Vem desde os gregos a ideia de que o homem é um animal político. Os outros animais se movem por instinto, os homens pela conversa. Cada vez que três pessoas tentam decidir algo fazem política. Mas, olhando para os brasileiros de hoje, pode-se dizer que o político é um animal parecido ao avestruz. A exemplo desta ave há uma preferência por esconder a cabeça para não ver os problemas ao redor.
Nesse momento, o
animal político brasileiro debate sobre fazer ou não uma CPI para apurar os
desmandos na Petrobras. Os que não querem a CPI escondem as cabeças para não
descobrir o que está acontecendo; os que desejam descobrir o que está ocorrendo
na Petrobras não percebem o problema maior da crise energética que enfrentamos.
Diante da grave
crise energética que se abaterá sobre o mundo inteiro, nas próximas décadas, os
políticos se comportam como avestruz. Não despertam para os limites da
disponibilidade de petróleo que se esgotará, esgotando também a Petrobras, qualquer
que seja a competência e honestidade de sua direção depois de uma CPI séria.
Nem despertam para o enorme potencial que temos para gerar energia a partir de
novas fontes, tal como a energia solar, e ainda a relegada e criativa
experiência do etanol.
O animal político
brasileiro se comporta como avestruz para não ver a gravidade da violência
espalhada, profunda e destruidora sobre todo o tecido social brasileiro. Não
percebe que vivemos um tempo de guerra, com mais de 50 mil mortos por ano,
vítimas de assassinatos. Com a cabeça escondida, deixamos de ver a violência e
o medo generalizado nas ruas das cidades.
Escondemos a cabeça
para não identificar e entender as causas da guerrilha de grupos organizados
por meio de celulares e de computadores para queimar ônibus, impedir o
trânsito, paralisar serviços. E, tal como avestruz, decidimos enfrentar parte
dessa guerra espalhada envolvendo localmente as Forças Armadas; não ver os
riscos de soldados serem mortos por traficantes dentro do território nacional ou
de soldados matarem acidentalmente crianças no meio de tiroteio. O que em
guerra se chama de efeito colateral, dentro do território nacional será chamado
de assassinato.
Não vemos os riscos
de nossas cidades degradadas, da economia baseada em produtos primários,
enquanto os outros países investem em produtos de alta tecnologia.
O avestruz prefere
não ver o triste futuro de um país que não cuida de suas crianças,
abandonando-as e jogando-as em escolas sem aulas, sem equipamentos, sem
professores e sem avaliação, onde não conseguem concluir o ensino fundamental.
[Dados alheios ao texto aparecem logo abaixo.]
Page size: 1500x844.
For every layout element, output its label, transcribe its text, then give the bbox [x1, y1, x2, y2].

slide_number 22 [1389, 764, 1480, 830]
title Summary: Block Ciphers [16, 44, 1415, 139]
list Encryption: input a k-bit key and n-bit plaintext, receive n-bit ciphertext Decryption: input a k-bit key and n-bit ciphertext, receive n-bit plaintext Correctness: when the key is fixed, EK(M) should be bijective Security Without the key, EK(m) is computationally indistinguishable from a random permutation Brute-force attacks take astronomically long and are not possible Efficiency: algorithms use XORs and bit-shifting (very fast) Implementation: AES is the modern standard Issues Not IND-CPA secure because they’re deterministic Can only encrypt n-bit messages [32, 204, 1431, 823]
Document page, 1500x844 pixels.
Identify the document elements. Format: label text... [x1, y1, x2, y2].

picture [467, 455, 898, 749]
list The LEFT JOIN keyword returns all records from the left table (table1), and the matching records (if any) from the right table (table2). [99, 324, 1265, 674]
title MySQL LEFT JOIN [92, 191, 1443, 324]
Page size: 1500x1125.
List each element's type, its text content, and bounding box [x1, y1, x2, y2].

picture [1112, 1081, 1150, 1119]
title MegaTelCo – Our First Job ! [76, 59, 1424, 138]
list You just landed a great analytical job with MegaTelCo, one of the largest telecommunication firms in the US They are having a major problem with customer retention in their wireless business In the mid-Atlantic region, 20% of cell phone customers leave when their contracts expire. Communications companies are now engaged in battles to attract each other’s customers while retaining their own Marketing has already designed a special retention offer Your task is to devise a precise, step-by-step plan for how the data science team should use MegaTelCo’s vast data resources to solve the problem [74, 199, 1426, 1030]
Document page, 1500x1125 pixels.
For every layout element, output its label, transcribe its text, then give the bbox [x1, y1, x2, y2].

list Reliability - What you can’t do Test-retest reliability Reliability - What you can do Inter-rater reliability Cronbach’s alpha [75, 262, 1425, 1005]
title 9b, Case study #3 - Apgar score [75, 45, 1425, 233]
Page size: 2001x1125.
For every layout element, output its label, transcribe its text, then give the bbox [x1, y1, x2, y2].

Só um avestruz não vê o triste futuro do Brasil retratado na cara de suas
escolas de hoje.
Também é
comportamento de avestruz não perceber a falta de credibilidade nos políticos,
vistos como um tipo especial de avestruz que, além de esconder a cabeça, enfia
as mãos no chão para trocar favores com recursos públicos. Continuar agindo
dessa forma é o comportamento de avestruz suicida.
Cristovam Buarque é Senador. Originalmente publicado em O Globo em 19 de Abril de 2014.